DOCUMENT TEXT
★ ★ ★ ★ ★ ★ ★
Litigation Against Conspirators in the Assassination of Oscar Romero

 

Alvaro Saravia

As previously mentioned, the Truth Commission for El Salvador named Alvaro Saravia, an aide to Roberto d’Aubuisson, as one of the participants in the plot to assassinate Archbishop Oscar Romero.[1]

When the Truth Commission report was released in March 1993, criminal charges against Saravia were being considered by the Salvadoran courts. Soon thereafter, however, those criminal charges were dismissed pursuant to the country’s hastily enacted General Amnesty Law.[2]

In September 2003, a U.S. human rights organization, the Center for Justice and Accountability, filed a civil lawsuit by a relative of Oscar Romero alleging that Saravia, then a California resident, as an aide to Roberto d’Aubuisson played a key role in organizing this assassination. The case sought money damages under two U.S. statutes, the Alien Tort Statute (ATS) and the Torture Victims Protection Act (TVPA).[3]

A year later, the court held that it had personal jurisdiction over Saravia as he was a resident of the California district and legally had been served with process to commence the case. The court also held that the case (initiated 13 years after the murder) was not barred by the U.S. 10-year statute of limitations under the U.S. equitable tolling doctrine because the plaintiff could not have obtained justice in Salvadoran or U.S. courts due to his legitimate fear of being killing for making such a claim and the Salvadoran government’s erection of roadblocks to Salvadoran judicial remedies. Similarly the lack of any effective Salvadoran judicial remedy meant that the plaintiff did not have to satisfy the TVPA requirement to have exhausted remedies in the foreign country.[4]

In this context, the U.S. court discussed the March 1993 El Salvador amnesty law and the invocation of that law to end the Salvadoran criminal case against Saravia. These actions were seen by the U.S. court as evidence of the plaintiff’s inability to obtain any judicial relief in that country, thereby eliminating any requirement for the plaintiff to have exhausted his Salvadoran remedies. The U.S. court apparently assumed that the Salvadoran amnesty law had no application to the U.S. case as that issue was not discussed.[5] However, the court did receive testimony that the Law was “directed to what the Salvadoran courts should do. It tells the Salvadoran courts how to deal with these cases” and that courts in other countries need not, and should not, take that Law into account.[6]

Saravia never responded to the civil complaint and did not participate in any way in this lawsuit. Even though this default constituted, by operation of law, an admission of all the well-pleaded allegations of the complaint and a conclusive establishment of his liability, the court conducted a five-day default hearing, and the plaintiff provided independent evidence in support of the claims, including the live testimony of the driver of the assassin’s car.[7]

The court then entered extensive findings of fact and conclusions of law holding Saravia liable and ordering him to pay $10 million of compensatory and punitive damages to the plaintiff. The court determined that the murder constituted a crime against humanity, because it was part of a widespread and systematic attack intended to terrorize a civilian population. As the court stated, “Here the evidence shows that there was a consistent and unabating regime that was in control of El Salvador, and that this regime essentially functioned as a militarily-controlled government.” The government perpetrated “systematic violations of human rights for the purpose of perpetuating the oligarchy and the military government.” The court also concluded that what happened in El Salvador was the “antithesis of due process” and that there could not be a better example of extrajudicial killing than the killing of Archbishop Romero.[8]

The court received into evidence the Truth Commission Report and relied extensively on it in reaching its findings.[9]

Because Saravia had not participated in this case in any way, there was no appeal, and the district court’s decision became the final judgment. Now Saravia is one of the “most wanted fugitives” for “human rights violations” by the U.S. Immigration and Customs Enforcement agency.[10]

In 2006 and again in 2010, Saravia was reported to be in an unidentified Latin American country for his personal security when he was interviewed by Salvadoran journalists and admitted to his involvement in the assassination plot. He appeared to be a tormented person barely getting by.[11] He has not paid any part of the $10 million judgment and undoubtedly never will.
★ ★ ★ ★ ★ ★ ★
EXTRACTED RECORDS
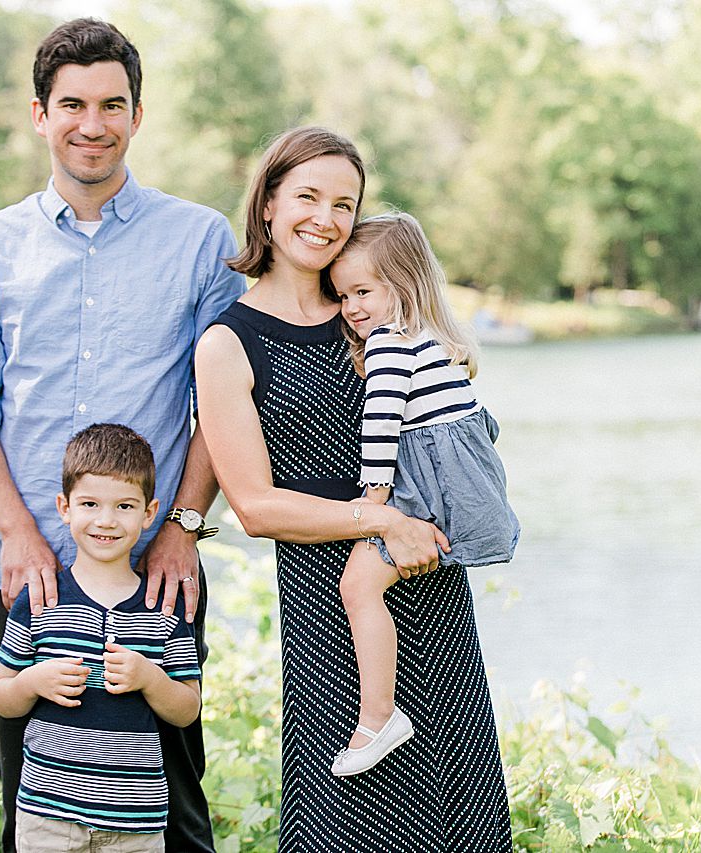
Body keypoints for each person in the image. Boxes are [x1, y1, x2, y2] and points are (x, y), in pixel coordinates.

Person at [0, 18, 244, 852]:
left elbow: (222, 403)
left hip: (154, 575)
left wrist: (180, 526)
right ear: (40, 114)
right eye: (72, 104)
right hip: (19, 571)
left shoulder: (201, 240)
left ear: (137, 115)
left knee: (174, 805)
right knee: (30, 797)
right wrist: (19, 531)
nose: (93, 124)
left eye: (112, 104)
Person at [194, 126, 513, 851]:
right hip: (329, 593)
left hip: (425, 575)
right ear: (268, 205)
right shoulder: (227, 342)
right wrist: (379, 519)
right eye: (307, 196)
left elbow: (447, 413)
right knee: (348, 816)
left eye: (345, 202)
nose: (326, 218)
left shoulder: (371, 315)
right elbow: (254, 505)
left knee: (459, 804)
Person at [326, 212, 519, 777]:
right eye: (342, 296)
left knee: (358, 586)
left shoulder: (388, 345)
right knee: (369, 587)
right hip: (458, 481)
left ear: (404, 283)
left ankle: (378, 717)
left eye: (364, 290)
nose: (352, 307)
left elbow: (381, 422)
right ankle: (382, 716)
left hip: (422, 483)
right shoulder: (436, 340)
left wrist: (376, 502)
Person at [0, 424, 201, 852]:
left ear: (149, 513)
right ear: (64, 507)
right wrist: (32, 682)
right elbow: (1, 695)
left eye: (124, 506)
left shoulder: (164, 607)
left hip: (135, 824)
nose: (106, 520)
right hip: (47, 819)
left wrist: (151, 679)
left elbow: (187, 710)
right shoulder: (40, 601)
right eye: (90, 504)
★ ★ ★ ★ ★ ★ ★
TASK LIST
A. List every calendar year that the text on the Romero assassination litigation gives as a number, naming each year once.
B. Repeat the passage of the Romero litigation text word for word, starting at "In 2006 and" and ending at "undoubtedly never will.".
The records were taken from a separate source and have no connection to the text.

ANSWERS PER TASK
A. 1993, 2003, 2006, 2010

B.
In 2006 and again in 2010, Saravia was reported to be in an unidentified Latin American country for his personal security when he was interviewed by Salvadoran journalists and admitted to his involvement in the assassination plot. He appeared to be a tormented person barely getting by.[11] He has not paid any part of the $10 million judgment and undoubtedly never will.